» **EXCERPTED TEXT**

Top 6 Types of Shots in Product Photography and Their Benefits

By on October 9, 2012 — Updated on September 8, 2013

Val’s wife prepared a sunny side up for breakfast, sunny side up for lunch and sunny side up for dinner. On the next morning, when Val came in the dining room and sat before the dining table for breakfast, a golden egg yolk surrounded with egg white welcomed him – it’s a sunny side up again for breakfast.

With his face frowned, Val called his wife, “Honey, if we still have many stocks of egg, would you mind to serve scrambled egg for lunch, salted egg for dinner and boil my eggs for tomorrow’s breakfast?

This is the danger of marrying a woman who has little cooking know-how. ^_^

Who doesn’t love variety? No one.

Everyone loves to be served with different dish from what he has eaten this morning. Everyone loves to taste different flavors. Everyone loves to see different styles. Everyone loves variety.

You love variety. Don’t you?

The different types of shots in product photography are as important as different types of dishes served every meal. Why? To avoiding losing your audience ‘appetite’ and to capture photos according to their purpose.

» **SUPPLIED MATERIAL**
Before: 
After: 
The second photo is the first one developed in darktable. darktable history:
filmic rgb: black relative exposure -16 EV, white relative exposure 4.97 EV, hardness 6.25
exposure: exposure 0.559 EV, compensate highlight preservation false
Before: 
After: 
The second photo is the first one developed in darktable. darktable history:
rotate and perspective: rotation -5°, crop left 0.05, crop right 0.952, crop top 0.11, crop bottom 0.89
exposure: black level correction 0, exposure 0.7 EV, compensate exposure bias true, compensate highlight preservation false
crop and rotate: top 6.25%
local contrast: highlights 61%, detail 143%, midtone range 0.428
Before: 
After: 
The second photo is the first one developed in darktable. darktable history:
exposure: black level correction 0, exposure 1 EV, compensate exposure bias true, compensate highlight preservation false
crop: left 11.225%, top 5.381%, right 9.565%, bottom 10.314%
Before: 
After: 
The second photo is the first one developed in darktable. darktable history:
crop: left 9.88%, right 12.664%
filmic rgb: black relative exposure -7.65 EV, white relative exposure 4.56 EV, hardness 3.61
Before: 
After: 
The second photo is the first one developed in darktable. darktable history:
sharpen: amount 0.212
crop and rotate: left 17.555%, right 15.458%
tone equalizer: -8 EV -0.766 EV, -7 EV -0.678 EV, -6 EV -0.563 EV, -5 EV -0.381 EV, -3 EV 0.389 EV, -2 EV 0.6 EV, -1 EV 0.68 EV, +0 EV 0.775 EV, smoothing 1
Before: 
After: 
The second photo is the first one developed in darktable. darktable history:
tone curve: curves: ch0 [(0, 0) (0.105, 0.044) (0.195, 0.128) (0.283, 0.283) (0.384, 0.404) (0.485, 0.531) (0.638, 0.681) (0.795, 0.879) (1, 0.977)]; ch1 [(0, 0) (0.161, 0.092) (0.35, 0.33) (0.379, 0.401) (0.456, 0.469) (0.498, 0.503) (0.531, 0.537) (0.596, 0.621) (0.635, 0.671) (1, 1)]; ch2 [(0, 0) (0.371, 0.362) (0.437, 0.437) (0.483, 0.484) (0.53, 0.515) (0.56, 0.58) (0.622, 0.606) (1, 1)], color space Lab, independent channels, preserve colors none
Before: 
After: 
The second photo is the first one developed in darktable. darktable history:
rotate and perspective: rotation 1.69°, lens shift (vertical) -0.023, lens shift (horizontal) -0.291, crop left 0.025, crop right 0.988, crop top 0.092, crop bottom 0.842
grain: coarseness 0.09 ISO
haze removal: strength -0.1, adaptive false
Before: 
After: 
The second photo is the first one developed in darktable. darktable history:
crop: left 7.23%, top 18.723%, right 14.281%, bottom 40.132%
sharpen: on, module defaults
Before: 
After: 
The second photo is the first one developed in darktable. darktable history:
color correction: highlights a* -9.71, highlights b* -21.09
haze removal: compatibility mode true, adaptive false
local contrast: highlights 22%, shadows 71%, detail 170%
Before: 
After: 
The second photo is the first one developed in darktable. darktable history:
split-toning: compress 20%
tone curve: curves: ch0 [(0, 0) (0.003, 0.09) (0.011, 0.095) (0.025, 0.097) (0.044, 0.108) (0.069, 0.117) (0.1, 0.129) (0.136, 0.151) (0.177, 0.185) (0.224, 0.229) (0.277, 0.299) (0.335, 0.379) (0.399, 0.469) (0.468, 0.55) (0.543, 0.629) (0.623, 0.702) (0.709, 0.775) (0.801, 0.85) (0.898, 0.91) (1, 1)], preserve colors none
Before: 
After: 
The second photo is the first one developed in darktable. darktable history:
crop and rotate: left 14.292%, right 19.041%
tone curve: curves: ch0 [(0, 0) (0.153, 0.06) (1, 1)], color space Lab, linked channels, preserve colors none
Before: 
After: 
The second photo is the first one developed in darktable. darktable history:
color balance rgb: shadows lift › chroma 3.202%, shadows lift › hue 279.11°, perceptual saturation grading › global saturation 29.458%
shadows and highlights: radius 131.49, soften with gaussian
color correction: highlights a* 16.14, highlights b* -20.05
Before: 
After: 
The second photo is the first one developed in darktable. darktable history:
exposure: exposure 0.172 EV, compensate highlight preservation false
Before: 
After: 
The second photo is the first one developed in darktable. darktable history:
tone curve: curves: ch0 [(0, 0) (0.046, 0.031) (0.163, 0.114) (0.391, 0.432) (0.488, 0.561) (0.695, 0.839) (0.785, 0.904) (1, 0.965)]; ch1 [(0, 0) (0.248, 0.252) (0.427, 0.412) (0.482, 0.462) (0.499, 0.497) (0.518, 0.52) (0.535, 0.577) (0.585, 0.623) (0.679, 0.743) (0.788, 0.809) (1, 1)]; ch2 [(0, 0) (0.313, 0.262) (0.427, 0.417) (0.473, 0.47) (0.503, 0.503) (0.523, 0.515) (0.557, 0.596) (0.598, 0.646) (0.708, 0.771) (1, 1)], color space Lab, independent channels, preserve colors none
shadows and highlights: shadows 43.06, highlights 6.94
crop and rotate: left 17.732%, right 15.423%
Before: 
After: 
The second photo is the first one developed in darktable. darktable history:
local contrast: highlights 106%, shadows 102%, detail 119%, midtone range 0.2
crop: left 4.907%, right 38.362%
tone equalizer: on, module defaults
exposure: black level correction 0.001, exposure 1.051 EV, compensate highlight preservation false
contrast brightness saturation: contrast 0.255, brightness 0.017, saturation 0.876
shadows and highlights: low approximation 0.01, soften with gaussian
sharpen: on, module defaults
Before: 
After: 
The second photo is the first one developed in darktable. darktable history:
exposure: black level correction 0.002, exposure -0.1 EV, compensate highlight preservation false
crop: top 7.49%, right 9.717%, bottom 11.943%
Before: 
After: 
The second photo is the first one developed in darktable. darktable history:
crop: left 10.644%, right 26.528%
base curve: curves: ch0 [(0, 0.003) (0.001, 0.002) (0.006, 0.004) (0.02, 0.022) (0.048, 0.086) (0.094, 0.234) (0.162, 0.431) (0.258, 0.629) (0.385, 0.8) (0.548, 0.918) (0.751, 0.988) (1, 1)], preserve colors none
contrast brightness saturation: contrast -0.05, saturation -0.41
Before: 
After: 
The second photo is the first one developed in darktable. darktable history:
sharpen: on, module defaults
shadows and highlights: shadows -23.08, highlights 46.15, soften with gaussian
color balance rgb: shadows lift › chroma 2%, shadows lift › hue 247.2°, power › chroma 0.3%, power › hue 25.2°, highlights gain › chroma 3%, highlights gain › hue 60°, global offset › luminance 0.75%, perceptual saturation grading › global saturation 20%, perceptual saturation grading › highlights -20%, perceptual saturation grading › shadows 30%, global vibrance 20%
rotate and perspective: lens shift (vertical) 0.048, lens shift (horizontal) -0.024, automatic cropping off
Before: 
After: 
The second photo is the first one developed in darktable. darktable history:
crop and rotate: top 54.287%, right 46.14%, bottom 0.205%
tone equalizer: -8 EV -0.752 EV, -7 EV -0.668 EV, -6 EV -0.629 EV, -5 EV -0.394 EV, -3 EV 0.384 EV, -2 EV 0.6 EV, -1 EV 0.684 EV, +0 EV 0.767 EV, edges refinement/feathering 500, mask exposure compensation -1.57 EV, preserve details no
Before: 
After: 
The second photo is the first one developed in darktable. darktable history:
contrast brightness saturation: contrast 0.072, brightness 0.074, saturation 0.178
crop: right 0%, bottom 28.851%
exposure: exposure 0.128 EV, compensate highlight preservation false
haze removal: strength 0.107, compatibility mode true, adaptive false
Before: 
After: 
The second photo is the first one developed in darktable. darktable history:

» **REQUIREMENTS**
[1] In the product photography article, why does the writer say that different types of shots matter? Answer in one to three sentences.
[2] Based on the product photography article, decide whether each statement below is true. Answer yes or no for each, and quote the words from the article that decide it.
(a) Val's wife served sunny side up at all three meals of one day.
(b) Val asked for scrambled egg at dinner.
(c) The article was updated in 2013.
[3] Continue the product photography article, starting after its last sentence.

» **ANSWERS TO EACH TASK**
[1] Different types of shots keep the audience from losing their "appetite." They also let photos be captured according to their purpose.

[2]
(a) Yes: "Val’s wife prepared a sunny side up for breakfast, sunny side up for lunch and sunny side up for dinner."
(b) No: "would you mind to serve scrambled egg for lunch, salted egg for dinner"
(c) Yes: "Updated on September 8, 2013"

[3]
Below are the the types of shots in product photography and their benefits.

Product Photography

1. Group Shot

Obviously this is the type of shot intended for a group of products, composed of two items and above. Though there are marketers who discourage taking photos of products in group because it lessens the value as what they said, this type of shot is still useful for a set of products like porcelain tea set, dinner set, cutlery set and other similar items.

Group shot is also used for items in the same product line or products that are packed in different quantities. Example, the 1 liter, 500ml, 350ml, 50ml and a sachet of an anti-dandruff shampoo can be photograph as one group if the purpose is to show the available range of product.

2. Individual Shot

One item is shoot at a time. This the opposite of the group shot. Individual shot is done to give emphasis to every item or if the items are be priced or promoted individually.

3. Components Shot

This is done for the components of a certain product. Say for example the product is a 3-in-1 food processor (blender, mixer, dough-maker), after taking the photo of the whole product, you also need to shoot its components like the blades, mixing bowl and the dough maker. Another example is the shot for a remote control on an electric fan.

4. Series Shot

It is done for 360 degrees rotational or for animated products photos used online or on html presentation.  The product is shot in series position and the photos are arranged in image processing software, usually Adobe Photoshop. When the animation is set, the image is saved in GIF file format. Instead of using GIF, some company use flash for the animation.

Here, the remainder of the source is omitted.